Once smitten, twice the fun

The spotlight focuses on the stage where a man is lying on the floor and slowly starts moving. A second glance reveals that the man is actually two men who appear to be melted together.

The scene serves as a powerful introduction to Tina Tarpgaard’s ‘Tørst’, the first part of ‘… and it ends TWICE’. It deals with the emotions that emerge when humans find themselves in a desperate situation. The two male dancers make the audience feel the pain, frustration and basic human needs that naturally occur in such a fight for survival.

Clever lighting turns the stage into a burning hot, dry desert in which the dancers fight, scream and sweat as well as hold and stroke each other. At first, one of them seems more dependent on the other, actually crawling around on him to get his attention, but as it will transpire, he is not the only one who longs for human touch. It is beautiful to see human instincts like this come alive through such stunning choreography. Tarpgaard has really managed to express the animal within man.
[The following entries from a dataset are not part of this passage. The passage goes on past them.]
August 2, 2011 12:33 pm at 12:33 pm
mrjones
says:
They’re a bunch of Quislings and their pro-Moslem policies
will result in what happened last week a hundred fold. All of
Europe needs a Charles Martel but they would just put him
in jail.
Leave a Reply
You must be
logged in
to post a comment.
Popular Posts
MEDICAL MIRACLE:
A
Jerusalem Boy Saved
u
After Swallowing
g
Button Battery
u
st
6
Nelson Rodriguez-Smith’s ‘Mente’, the second part, deals with the subconscious. Constant voices and sounds in the background trigger the delicate movements of the dancers. They are in a surreal world where nothing else matters but their own heartbeat. The clock is ticking, and the dancers take in every sound and respond with exquisite moves.

The dancers move around effortlessly. But it sure isn’t as easy as it looks. Their flexibility, strength, balance and trust in one another add up to a perfect performance.

Simply put, this is beautifully odd. The lights astonish, the choreography charms and the dancers mesmerise, although it does get a bit repetitive at times.

Overall though, it is a triumph. Human nature has been thoughtfully transposed to dance, and the added bonus? It ends twice!